Your objective
The response should contain all of the records, copied exactly, and none of the images.

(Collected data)

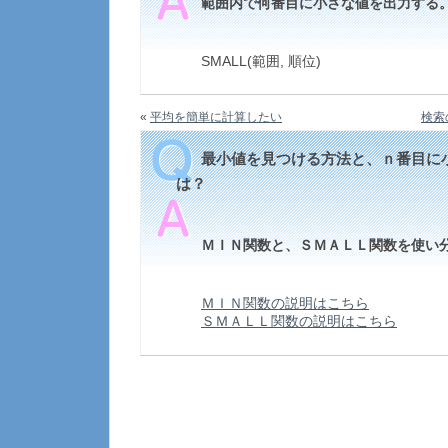
範囲内で何番目に小さな値を出力する
SMALL(範囲, 順位)
«
平均を簡単に計算したい
検索
最小値を見つける方法と、ｎ番目に
は？
ＭＩＮ関数と、ＳＭＡＬＬ関数を使い
ＭＩＮ関数の説明はこちら
ＳＭＡＬＬ関数の説明はこちら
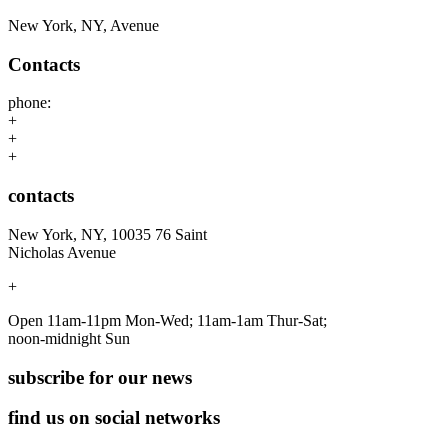
New York, NY, Avenue
Contacts
phone:
+
+
+
contacts
New York, NY, 10035 76 Saint
Nicholas Avenue
+
Open 11am-11pm Mon-Wed; 11am-1am Thur-Sat;
noon-midnight Sun
subscribe for our news
find us on social networks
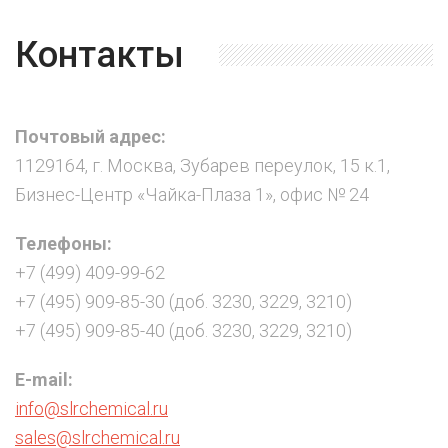
Контакты
Почтовый адрес:
1129164, г. Москва, Зубарев переулок, 15 к.1,
Бизнес-Центр «Чайка-Плаза 1», офис № 24
Телефоны:
+7 (499) 409-99-62
+7 (495) 909-85-30 (доб. 3230, 3229, 3210)
+7 (495) 909-85-40 (доб. 3230, 3229, 3210)
E-mail:
info@slrchemical.ru
sales@slrchemical.ru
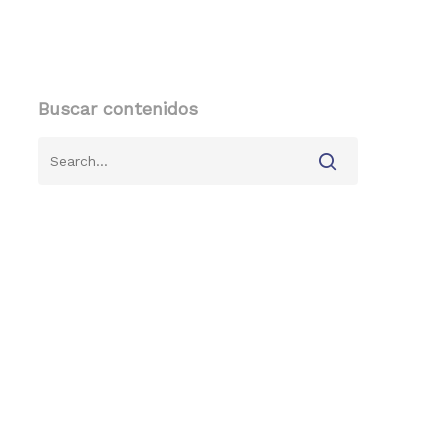
Buscar contenidos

Solution to this exercise
範囲内で何番目に小さな値を出力する
SMALL(範囲, 順位)
«
平均を簡単に計算したい
検索
最小値を見つける方法と、ｎ番目に
は？
ＭＩＮ関数と、ＳＭＡＬＬ関数を使い
ＭＩＮ関数の説明はこちら
ＳＭＡＬＬ関数の説明はこちら
New York, NY, Avenue
Contacts
phone:
+
+
+
contacts
New York, NY, 10035 76 Saint
Nicholas Avenue
+
Open 11am-11pm Mon-Wed; 11am-1am Thur-Sat;
noon-midnight Sun
subscribe for our news
find us on social networks
Контакты
Почтовый адрес:
1129164, г. Москва, Зубарев переулок, 15 к.1,
Бизнес-Центр «Чайка-Плаза 1», офис № 24
Телефоны:
+7 (499) 409-99-62
+7 (495) 909-85-30 (доб. 3230, 3229, 3210)
+7 (495) 909-85-40 (доб. 3230, 3229, 3210)
E-mail:
info@slrchemical.ru
sales@slrchemical.ru
Buscar contenidos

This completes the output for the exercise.